I'm trying to understand how OS does the swapping between the disk and RAM when a page fault occurs. For instance, assume the page table of a process is full and a swap needs to happen.
Does the frame to which the page entry in the page table point to get written to disk itself, then the frame gets overwritten by the new data that is requested? Or does the page itself contain the frame data in this case?
Additionally, if two virtual addresses can map to the same physical address (assuming it's not because of shared memory), is whatever data that was written in the frame the page they belong to points to get written to disk itself?
My confusion comes from the fact that the book I'm reading (and many resources online) mention that the 'page' gets written to disk, but the page from what I understand only contains metadata regarding the frame and the address and not the memory data themselves. So, how does it work, exactly?
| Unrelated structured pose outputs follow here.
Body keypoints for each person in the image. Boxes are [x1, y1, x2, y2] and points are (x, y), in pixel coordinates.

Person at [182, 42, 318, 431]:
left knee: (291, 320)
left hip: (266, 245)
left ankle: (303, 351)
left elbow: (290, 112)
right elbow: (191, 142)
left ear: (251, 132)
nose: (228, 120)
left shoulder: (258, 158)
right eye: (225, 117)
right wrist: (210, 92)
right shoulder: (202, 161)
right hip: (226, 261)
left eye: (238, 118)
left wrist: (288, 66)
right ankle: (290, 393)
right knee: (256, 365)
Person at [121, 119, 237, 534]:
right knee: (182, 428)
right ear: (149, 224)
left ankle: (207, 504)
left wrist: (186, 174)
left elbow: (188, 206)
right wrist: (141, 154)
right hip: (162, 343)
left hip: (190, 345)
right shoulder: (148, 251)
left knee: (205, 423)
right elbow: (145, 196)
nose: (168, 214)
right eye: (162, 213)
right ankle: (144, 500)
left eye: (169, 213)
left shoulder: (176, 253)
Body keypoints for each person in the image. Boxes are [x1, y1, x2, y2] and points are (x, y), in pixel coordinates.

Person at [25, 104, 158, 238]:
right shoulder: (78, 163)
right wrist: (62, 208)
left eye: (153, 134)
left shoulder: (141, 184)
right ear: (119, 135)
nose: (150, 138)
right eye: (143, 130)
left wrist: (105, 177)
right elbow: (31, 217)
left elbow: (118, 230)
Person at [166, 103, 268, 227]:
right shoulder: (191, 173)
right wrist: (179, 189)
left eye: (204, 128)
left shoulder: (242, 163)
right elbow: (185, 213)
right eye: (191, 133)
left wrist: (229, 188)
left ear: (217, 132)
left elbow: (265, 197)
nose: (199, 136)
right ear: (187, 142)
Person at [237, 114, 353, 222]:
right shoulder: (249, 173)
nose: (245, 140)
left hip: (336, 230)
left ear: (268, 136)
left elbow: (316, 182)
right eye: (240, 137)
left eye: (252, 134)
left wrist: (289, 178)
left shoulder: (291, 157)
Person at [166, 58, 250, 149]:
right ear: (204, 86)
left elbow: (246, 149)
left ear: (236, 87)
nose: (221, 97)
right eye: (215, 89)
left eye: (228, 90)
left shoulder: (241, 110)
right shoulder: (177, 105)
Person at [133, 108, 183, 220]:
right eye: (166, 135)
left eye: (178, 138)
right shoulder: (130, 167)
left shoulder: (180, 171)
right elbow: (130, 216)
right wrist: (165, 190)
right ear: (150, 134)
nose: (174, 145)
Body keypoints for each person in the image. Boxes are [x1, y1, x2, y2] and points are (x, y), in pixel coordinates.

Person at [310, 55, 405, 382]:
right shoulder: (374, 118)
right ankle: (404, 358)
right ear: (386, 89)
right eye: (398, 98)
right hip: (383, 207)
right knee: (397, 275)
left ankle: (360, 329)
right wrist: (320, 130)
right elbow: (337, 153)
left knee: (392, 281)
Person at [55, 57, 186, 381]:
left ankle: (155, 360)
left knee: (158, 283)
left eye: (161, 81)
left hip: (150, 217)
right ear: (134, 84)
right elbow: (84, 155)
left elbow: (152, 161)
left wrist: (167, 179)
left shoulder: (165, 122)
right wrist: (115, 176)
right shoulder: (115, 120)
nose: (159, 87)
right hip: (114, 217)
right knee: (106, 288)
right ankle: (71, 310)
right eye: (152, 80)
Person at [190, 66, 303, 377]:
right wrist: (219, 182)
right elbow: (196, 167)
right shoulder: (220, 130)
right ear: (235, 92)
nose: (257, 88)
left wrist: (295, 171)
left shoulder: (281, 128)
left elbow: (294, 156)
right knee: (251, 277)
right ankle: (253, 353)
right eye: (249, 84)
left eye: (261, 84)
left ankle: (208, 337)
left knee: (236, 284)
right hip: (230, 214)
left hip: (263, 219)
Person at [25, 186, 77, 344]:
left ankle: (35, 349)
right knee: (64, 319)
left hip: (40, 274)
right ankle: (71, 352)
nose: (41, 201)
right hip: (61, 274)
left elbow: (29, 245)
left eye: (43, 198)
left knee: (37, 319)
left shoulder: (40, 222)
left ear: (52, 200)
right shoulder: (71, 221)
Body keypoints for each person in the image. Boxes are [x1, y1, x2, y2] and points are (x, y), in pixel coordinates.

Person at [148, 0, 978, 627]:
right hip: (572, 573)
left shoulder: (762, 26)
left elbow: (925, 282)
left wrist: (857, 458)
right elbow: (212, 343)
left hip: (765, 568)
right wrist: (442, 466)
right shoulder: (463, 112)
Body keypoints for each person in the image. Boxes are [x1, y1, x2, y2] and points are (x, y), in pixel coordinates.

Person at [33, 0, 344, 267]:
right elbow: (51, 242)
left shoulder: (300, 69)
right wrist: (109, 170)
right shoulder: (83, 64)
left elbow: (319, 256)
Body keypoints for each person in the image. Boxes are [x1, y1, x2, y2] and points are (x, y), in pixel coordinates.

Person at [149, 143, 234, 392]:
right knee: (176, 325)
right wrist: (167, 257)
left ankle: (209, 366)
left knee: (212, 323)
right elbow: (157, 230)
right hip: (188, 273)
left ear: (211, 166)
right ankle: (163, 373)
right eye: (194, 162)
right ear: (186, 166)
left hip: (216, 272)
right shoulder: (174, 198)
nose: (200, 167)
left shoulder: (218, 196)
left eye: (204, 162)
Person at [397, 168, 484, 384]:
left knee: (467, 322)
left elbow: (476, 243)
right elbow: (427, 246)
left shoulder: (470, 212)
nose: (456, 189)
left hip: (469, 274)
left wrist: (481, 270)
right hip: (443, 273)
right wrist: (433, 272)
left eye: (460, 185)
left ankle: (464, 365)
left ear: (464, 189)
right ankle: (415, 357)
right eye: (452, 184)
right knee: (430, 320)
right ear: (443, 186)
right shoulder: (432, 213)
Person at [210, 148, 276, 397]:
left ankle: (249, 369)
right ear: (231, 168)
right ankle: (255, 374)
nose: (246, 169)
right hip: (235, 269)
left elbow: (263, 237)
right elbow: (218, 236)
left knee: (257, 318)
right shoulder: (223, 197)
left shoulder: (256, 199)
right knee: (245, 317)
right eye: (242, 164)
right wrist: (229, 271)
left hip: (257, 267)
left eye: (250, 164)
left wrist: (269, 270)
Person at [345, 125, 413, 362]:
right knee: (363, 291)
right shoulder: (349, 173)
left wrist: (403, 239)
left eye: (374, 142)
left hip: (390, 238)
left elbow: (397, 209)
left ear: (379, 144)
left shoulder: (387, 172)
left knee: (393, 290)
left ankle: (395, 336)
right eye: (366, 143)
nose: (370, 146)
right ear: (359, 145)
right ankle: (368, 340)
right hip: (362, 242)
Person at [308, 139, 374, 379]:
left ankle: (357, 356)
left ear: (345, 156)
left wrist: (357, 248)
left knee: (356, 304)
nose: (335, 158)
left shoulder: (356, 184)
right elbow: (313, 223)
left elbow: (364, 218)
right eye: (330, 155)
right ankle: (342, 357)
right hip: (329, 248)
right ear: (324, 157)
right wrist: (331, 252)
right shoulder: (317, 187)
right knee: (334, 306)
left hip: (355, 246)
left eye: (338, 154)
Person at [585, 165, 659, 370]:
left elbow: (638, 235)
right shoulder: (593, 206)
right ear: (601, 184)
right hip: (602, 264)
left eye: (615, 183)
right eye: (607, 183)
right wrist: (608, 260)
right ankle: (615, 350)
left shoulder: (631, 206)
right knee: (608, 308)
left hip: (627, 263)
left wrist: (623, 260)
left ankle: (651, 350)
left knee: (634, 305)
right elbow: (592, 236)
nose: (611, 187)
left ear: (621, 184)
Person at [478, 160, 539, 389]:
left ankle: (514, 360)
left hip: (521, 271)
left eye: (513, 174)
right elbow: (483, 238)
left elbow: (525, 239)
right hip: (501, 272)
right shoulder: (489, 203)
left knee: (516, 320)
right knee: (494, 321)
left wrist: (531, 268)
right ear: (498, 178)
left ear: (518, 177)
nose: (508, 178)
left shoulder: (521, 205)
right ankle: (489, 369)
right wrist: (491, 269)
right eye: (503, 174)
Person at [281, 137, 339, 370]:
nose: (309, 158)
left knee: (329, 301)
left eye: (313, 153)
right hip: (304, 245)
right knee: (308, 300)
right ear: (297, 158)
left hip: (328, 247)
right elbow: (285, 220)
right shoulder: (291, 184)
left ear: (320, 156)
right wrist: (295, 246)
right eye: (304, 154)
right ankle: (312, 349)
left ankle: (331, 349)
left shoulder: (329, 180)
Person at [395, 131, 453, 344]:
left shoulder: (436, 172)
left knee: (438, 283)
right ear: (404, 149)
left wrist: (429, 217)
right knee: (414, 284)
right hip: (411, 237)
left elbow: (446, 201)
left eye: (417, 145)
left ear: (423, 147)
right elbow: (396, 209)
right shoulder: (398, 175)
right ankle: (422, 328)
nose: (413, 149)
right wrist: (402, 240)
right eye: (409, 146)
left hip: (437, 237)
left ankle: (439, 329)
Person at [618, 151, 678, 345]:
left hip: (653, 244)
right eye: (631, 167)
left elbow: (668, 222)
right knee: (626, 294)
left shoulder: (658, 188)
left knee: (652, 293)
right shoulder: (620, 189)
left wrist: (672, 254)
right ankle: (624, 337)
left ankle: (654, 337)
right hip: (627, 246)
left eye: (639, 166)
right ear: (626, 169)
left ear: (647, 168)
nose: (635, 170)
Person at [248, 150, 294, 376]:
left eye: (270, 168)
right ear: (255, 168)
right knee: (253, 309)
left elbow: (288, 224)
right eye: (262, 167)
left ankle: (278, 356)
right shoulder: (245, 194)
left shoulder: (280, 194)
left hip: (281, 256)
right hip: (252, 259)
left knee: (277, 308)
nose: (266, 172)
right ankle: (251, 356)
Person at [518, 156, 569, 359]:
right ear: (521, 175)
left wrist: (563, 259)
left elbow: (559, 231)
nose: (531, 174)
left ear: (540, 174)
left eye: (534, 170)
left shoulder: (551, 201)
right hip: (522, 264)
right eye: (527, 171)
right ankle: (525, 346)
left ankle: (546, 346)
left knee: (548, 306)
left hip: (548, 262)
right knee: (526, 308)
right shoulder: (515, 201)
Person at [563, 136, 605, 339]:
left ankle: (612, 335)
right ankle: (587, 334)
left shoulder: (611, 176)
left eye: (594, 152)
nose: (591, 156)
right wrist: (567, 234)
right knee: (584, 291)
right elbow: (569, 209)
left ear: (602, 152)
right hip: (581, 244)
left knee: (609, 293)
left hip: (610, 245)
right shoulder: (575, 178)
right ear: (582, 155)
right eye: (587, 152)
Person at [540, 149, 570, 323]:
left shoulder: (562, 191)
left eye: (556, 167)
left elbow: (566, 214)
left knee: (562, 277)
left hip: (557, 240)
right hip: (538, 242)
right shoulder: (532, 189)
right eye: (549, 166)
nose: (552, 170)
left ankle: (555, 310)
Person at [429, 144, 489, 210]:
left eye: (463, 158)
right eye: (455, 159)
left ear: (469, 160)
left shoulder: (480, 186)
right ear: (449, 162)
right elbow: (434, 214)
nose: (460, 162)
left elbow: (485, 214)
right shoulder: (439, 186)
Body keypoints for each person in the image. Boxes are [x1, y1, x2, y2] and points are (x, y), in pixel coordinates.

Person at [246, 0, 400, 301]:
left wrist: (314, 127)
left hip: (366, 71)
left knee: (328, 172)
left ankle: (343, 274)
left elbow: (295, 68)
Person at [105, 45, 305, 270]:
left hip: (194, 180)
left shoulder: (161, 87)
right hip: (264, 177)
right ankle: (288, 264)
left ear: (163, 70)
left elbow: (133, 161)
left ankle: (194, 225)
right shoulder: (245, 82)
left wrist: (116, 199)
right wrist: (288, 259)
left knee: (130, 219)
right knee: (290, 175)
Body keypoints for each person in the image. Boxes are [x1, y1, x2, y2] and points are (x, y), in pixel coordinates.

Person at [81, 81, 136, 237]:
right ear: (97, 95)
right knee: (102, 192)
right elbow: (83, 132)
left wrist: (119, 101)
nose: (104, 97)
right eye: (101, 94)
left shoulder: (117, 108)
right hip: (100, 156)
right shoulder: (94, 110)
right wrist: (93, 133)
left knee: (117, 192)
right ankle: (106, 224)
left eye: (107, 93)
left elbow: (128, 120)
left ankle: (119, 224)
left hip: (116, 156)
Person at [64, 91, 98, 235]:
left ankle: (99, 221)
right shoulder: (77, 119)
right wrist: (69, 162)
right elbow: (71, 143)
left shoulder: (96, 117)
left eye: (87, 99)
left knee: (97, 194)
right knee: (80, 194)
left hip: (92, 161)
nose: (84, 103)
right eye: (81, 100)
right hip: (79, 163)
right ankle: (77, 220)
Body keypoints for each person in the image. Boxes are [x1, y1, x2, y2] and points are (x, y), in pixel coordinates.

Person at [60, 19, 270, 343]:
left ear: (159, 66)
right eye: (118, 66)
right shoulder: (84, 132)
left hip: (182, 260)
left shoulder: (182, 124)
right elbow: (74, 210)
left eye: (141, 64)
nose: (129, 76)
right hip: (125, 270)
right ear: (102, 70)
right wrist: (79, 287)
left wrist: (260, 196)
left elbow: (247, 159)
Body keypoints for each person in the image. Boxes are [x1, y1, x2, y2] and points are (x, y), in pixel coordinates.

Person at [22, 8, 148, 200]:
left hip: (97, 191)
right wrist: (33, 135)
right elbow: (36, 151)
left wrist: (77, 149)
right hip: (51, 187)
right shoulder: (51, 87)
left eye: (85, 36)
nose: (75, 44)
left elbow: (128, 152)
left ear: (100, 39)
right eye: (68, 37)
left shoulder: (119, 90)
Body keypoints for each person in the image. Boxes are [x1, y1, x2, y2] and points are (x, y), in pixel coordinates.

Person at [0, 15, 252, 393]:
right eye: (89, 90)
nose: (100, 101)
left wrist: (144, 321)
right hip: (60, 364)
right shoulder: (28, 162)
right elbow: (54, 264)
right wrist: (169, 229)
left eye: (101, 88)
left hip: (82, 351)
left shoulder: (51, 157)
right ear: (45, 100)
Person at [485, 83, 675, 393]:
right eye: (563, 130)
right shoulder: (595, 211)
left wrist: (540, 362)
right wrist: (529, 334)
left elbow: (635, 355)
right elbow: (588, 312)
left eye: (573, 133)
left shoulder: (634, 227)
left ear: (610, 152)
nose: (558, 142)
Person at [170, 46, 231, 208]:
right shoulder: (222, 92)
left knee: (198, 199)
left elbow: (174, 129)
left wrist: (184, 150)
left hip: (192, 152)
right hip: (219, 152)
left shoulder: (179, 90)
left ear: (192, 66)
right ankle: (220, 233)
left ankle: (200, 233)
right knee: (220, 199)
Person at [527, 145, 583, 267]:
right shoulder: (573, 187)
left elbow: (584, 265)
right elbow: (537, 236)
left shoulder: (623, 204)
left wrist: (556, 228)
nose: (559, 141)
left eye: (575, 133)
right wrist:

Does a page table entry only contain metadata?
Yes.
In general there are virtual pages (what software sees), physical pages (actual pages of RAM that hardware sees), and metadata (page table entries) that describe the relationship between virtual pages and physical pages.
Assume that there's 90 virtual pages (of data being used by programs) and 100 physical pages (of actual RAM), where:
virtual page #0 = physical page #38
virtual page #1 = physical page #22
virtual page #2 = physical page #41
...
virtual page #89 = physical page #12
Note that this mapping is (a crudely simplified version of) metadata stored in page table entries.
Now assume software allocates a new page (so that there would be 91 virtual pages being used by programs); and the OS decides there isn't enough free physical pages of RAM (because the OS needs to ensure there's a little free physical memory for its own use) so it decides to send a page to swap space. The result might be:
virtual page #0 = physical page #38
virtual page #1 = NOT PRESENT (sent to swap space)
virtual page #2 = physical page #41
...
virtual page #89 = physical page #12
virtual page #90 = physical page #73
Now assume a program tries to use data in virtual page #1. The CPU can't figure out where the data is (because the metadata in the page table says the page isn't present); so it informs the OS. The OS determines what happened (if it's a software bug or ...) and decides to store a different virtual page's data in swap space so it can re-use that physical page to load the data for virtual page #1 into the same physical page. The result might be:
virtual page #0 = physical page #38
virtual page #1 = physical page #41
virtual page #2 = NOT PRESENT (sent to swap space)
...
virtual page #89 = physical page #12
virtual page #90 = physical page #73
After this the software that wanted data from virtual page #1 can continue (because the CPU can find the data now that the OS changed the metadata).